Prompt: All that should be output is the block of lines below from the line with "of human colorectal" to the line with "brown stain highlights", both included, exactly as written.

[Excerpted records — start]

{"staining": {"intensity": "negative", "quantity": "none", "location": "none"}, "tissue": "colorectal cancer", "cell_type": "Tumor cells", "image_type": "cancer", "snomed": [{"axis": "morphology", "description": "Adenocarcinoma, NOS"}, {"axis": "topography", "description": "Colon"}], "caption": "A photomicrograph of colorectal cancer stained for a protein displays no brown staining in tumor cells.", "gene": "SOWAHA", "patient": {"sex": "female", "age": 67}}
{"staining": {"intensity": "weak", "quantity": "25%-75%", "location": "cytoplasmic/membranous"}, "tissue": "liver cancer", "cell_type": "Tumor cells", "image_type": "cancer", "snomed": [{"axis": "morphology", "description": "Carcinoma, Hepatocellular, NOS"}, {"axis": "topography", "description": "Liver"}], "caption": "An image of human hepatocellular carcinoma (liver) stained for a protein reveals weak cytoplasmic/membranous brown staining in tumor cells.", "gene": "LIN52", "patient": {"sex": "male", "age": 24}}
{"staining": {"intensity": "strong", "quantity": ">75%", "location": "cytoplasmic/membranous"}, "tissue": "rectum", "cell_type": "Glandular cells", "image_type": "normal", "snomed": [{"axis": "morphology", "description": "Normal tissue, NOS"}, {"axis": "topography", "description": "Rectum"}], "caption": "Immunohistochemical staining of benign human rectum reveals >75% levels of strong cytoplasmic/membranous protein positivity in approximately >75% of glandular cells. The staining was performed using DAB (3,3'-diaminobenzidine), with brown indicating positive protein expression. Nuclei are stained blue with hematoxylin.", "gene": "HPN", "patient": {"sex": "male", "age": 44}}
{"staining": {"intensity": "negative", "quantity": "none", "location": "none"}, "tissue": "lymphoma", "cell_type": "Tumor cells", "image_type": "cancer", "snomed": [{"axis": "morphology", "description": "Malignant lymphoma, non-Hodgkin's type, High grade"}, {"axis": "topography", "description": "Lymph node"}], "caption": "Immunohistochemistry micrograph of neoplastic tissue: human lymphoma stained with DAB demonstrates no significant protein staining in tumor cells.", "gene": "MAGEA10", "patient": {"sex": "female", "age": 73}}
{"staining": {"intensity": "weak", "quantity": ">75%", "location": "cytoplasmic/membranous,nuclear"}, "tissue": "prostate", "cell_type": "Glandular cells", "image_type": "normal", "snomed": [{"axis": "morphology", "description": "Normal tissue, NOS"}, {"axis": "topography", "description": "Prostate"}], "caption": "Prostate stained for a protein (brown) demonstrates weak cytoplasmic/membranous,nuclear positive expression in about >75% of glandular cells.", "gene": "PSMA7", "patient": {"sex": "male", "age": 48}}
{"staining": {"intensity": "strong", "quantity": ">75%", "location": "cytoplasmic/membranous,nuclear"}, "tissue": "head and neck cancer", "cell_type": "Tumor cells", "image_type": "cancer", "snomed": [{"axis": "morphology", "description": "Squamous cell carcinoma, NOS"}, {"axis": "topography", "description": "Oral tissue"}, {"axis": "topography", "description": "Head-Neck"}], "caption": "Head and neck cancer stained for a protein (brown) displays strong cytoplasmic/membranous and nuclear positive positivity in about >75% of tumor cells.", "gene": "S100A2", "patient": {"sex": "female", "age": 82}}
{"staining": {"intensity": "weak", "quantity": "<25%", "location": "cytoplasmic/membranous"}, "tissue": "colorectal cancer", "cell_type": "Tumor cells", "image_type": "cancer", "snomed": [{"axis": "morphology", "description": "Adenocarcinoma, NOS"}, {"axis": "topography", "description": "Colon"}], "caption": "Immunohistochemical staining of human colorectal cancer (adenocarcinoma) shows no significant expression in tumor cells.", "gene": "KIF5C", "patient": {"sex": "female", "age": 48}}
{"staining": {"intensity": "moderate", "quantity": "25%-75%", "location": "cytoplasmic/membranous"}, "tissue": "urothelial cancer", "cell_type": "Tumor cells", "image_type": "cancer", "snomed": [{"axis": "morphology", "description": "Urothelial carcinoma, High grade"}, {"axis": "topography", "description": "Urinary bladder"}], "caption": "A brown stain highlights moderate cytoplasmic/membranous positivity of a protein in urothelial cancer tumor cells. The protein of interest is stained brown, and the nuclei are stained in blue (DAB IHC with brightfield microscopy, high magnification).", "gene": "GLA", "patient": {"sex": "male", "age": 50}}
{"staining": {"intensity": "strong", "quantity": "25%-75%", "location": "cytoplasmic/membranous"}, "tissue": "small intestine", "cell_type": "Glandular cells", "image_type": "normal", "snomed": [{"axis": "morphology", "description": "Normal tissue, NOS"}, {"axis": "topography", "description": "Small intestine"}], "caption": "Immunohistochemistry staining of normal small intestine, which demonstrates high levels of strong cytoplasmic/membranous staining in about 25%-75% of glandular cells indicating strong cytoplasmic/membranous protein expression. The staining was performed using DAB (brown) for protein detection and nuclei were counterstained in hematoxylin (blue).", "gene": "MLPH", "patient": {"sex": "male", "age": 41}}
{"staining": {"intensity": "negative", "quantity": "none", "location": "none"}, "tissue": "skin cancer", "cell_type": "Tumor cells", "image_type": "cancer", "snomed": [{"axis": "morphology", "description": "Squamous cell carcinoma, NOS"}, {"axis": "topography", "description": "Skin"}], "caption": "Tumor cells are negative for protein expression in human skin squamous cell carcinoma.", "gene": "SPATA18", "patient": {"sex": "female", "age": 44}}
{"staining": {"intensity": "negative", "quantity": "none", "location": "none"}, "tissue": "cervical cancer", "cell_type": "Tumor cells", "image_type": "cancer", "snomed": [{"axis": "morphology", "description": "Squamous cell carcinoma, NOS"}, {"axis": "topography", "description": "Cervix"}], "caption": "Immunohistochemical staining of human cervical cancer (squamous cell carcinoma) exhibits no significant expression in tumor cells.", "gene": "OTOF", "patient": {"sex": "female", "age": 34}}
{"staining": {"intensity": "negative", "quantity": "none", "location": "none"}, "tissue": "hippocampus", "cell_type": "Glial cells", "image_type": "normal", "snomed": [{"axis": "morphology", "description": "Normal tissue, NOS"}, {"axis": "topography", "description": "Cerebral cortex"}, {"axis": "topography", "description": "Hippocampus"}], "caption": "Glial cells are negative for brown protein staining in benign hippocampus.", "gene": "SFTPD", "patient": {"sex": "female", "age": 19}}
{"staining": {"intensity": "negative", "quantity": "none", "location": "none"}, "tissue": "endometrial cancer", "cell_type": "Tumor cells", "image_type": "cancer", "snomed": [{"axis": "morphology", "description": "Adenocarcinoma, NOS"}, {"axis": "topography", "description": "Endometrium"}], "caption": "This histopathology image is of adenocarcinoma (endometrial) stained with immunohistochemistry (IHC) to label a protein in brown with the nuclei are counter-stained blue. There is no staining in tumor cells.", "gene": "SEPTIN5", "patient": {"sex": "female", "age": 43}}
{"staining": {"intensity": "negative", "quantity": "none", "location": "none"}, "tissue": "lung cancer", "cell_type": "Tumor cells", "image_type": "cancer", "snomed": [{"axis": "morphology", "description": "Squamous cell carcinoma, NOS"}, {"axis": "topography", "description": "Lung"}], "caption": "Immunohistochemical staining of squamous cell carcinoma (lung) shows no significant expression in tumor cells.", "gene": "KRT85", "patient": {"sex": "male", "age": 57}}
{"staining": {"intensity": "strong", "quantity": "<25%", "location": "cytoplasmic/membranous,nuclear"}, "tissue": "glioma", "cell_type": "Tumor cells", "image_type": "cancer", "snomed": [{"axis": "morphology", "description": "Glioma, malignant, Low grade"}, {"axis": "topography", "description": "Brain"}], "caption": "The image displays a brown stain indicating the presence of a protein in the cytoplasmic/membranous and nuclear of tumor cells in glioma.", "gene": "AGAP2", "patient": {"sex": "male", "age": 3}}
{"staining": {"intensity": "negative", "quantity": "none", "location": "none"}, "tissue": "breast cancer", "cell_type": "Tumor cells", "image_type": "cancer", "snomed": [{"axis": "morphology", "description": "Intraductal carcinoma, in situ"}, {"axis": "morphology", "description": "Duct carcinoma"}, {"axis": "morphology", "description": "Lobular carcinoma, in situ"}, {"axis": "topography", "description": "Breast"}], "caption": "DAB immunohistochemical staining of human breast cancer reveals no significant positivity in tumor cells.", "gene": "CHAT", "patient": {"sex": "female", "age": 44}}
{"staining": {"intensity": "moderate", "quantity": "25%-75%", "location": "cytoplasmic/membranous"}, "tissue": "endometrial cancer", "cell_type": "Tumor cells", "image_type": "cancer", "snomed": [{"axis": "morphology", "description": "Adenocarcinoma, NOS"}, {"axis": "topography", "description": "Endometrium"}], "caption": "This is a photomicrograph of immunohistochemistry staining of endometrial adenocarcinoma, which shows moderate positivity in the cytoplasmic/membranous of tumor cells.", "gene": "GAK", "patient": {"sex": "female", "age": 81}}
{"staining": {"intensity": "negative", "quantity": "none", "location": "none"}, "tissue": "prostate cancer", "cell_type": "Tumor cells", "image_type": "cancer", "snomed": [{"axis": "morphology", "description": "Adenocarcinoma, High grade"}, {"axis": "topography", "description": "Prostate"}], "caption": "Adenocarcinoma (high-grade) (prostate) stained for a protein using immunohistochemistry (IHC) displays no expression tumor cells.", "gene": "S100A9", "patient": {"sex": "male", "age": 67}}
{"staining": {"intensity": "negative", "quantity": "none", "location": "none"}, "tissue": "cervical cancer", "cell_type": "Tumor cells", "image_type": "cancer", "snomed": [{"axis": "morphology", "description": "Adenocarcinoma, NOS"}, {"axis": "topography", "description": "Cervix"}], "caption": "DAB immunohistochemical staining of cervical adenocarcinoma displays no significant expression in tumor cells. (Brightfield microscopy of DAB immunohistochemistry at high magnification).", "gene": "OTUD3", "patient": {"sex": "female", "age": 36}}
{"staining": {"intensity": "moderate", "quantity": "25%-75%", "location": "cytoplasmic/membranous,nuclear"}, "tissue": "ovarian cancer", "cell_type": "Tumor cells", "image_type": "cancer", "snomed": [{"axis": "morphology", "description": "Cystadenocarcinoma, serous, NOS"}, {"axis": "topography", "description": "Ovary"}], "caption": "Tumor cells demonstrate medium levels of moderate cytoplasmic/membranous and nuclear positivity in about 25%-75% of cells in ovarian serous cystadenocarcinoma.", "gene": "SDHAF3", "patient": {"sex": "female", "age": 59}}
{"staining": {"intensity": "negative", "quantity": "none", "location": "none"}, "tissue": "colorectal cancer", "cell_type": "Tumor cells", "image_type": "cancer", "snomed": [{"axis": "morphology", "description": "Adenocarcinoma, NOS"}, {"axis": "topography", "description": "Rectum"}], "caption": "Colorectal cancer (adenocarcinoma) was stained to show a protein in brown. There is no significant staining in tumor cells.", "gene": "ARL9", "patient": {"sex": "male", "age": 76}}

[Excerpted records — finish]

Solution for this exercise:
{"staining": {"intensity": "weak", "quantity": "<25%", "location": "cytoplasmic/membranous"}, "tissue": "colorectal cancer", "cell_type": "Tumor cells", "image_type": "cancer", "snomed": [{"axis": "morphology", "description": "Adenocarcinoma, NOS"}, {"axis": "topography", "description": "Colon"}], "caption": "Immunohistochemical staining of human colorectal cancer (adenocarcinoma) shows no significant expression in tumor cells.", "gene": "KIF5C", "patient": {"sex": "female", "age": 48}}
{"staining": {"intensity": "moderate", "quantity": "25%-75%", "location": "cytoplasmic/membranous"}, "tissue": "urothelial cancer", "cell_type": "Tumor cells", "image_type": "cancer", "snomed": [{"axis": "morphology", "description": "Urothelial carcinoma, High grade"}, {"axis": "topography", "description": "Urinary bladder"}], "caption": "A brown stain highlights moderate cytoplasmic/membranous positivity of a protein in urothelial cancer tumor cells. The protein of interest is stained brown, and the nuclei are stained in blue (DAB IHC with brightfield microscopy, high magnification).", "gene": "GLA", "patient": {"sex": "male", "age": 50}}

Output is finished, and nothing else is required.